Session Information
10 SES 09 A, Teacher Education and Reform: Conceptualising Experiences of Educational Change in North America, Australia and England
Symposium
Contribution
Improving school education systems is increasingly positioned as one way of ‘rescuing’ developed countries from perceived or actual states of economic and/or social crises. As part of this education ‘rescue package’, teacher education becomes a powerful lever for bringing about desired changes in schooling. Reflecting this, nearly all teacher education systems have experienced considerable change in the last five years. These changes have inevitably affected the lives of all working and studying on teacher education programmes, whether in universities or schools. The changes and the structural alterations to institutions and programmes which ‘reforms’ inevitably bring have been much analysed.

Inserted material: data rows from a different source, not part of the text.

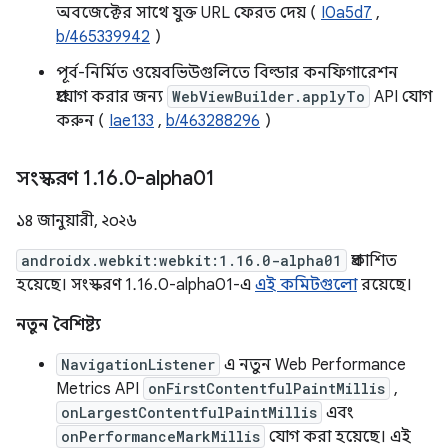
অবজেক্টের সাথে যুক্ত URL ফেরত দেয় (
I0a5d7
,
b/465339942
)
পূর্ব-নির্মিত ওয়েবভিউগুলিতে বিল্ডার কনফিগারেশন
প্রয়োগ করার জন্য
WebViewBuilder.applyTo
API যোগ
করুন (
Iae133
,
b/463288296
)
সংস্করণ 1
.
16
.
0-alpha01
১৪ জানুয়ারী, ২০২৬
androidx.webkit:webkit:1.16.0-alpha01
প্রকাশিত
হয়েছে। সংস্করণ 1.16.0-alpha01-এ
এই কমিটগুলো
রয়েছে।
নতুন বৈশিষ্ট্য
NavigationListener
এ নতুন Web Performance
Metrics API
onFirstContentfulPaintMillis
,
onLargestContentfulPaintMillis
এবং
onPerformanceMarkMillis
যোগ করা হয়েছে। এই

But far less attention has been paid to how the subsequent changes are experienced, by the teacher educators who work ‘inside teacher education’.

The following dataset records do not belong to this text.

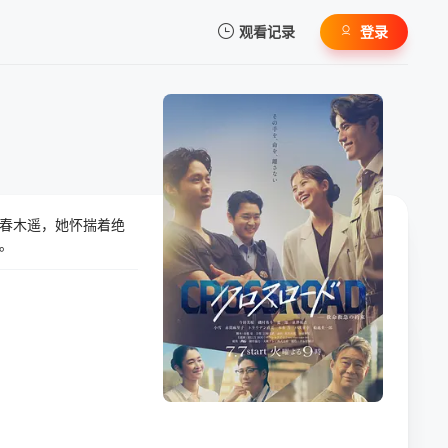
观看记录
登录
我的观影记录
春木遥，她怀揣着绝
暂无观看影片的记录
。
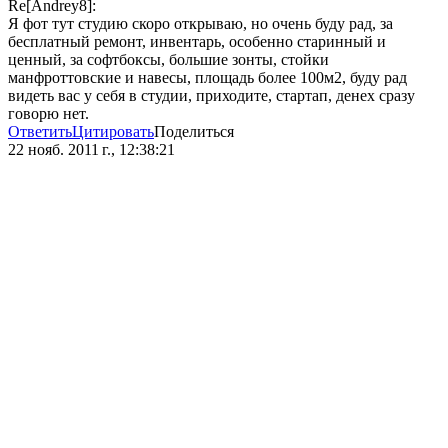
Re[Andrey8]:
Я фот тут студию скоро открываю, но очень буду рад, за
бесплатный ремонт, инвентарь, особенно старинный и
ценный, за софтбоксы, большие зонты, стойки
манфроттовские и навесы, площадь более 100м2, буду рад
видеть вас у себя в студии, приходите, стартап, денех сразу
говорю нет.
Ответить
Цитировать
Поделиться
22 нояб. 2011 г., 12:38:21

This symposium aims to give voice to the perspectives of teacher educators on educational change with the rationale that they remain as under-researched group. In particular, we hope to illuminate the complexity of experience and practice in teacher education, particularly when the field changes around educators, bringing the need for reactions to reforms and possible shifts in professional practices and beliefs. We draw on three methodologically rigorous studies to conceptualise how educators respond to social and educational change through processes which include accommodation, compliance, adaptation and resistance.
The symposium brings together three papers on teacher educators and change from Australia, Canada and England respectively. Each makes a significant contribution to this field of research. Paper 1 presents a study conducted in Australia, exploring change in relation to government calls for reform in relation to links between pre-and in-service work. The work draws on a conceptual framework drawn from the authors’ previous work on community-based teacher education to analyse how changes were experienced and mediated by teacher educators, altering the nature of their work.

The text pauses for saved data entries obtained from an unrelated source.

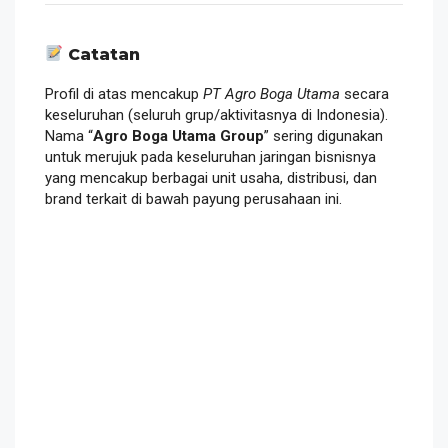
Catatan
Profil di atas mencakup
PT Agro Boga Utama
secara
keseluruhan (seluruh grup/aktivitasnya di Indonesia).
Nama “
Agro Boga Utama Group
” sering digunakan
untuk merujuk pada keseluruhan jaringan bisnisnya
yang mencakup berbagai unit usaha, distribusi, dan
brand terkait di bawah payung perusahaan ini.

The pre-service education system in England is undergoing a radical transformation with the allocation of up to one third of student places directly to schools rather than universities. Paper 2 focuses on the effects of these changes on teacher educators in both schools and universities, drawing on an empirical study of educators’ knowledge and systematic literature reviews of relevant literature and policies. It theorises reactions to the changes in relation to concepts of agency and habitus.
When reforms to schooling and teacher education are proposed, the nature of mother tongue teaching (or literacy education) usually falls under the microscope. This emphasis often places teacher educators working in this subject area as central agents in change. The third paper reports on a funded project focused on 28 literacy/English educators in four Anglophone countries. It identifies individual backgrounds, views on change and research in this area of pre-service and analyses and conceptualizes change around nodes of policy and practice.
The discussant will take a synoptic focus on the three papers, as well as drawing on personal research, to consider the implications of the symposium for managing change in teacher education.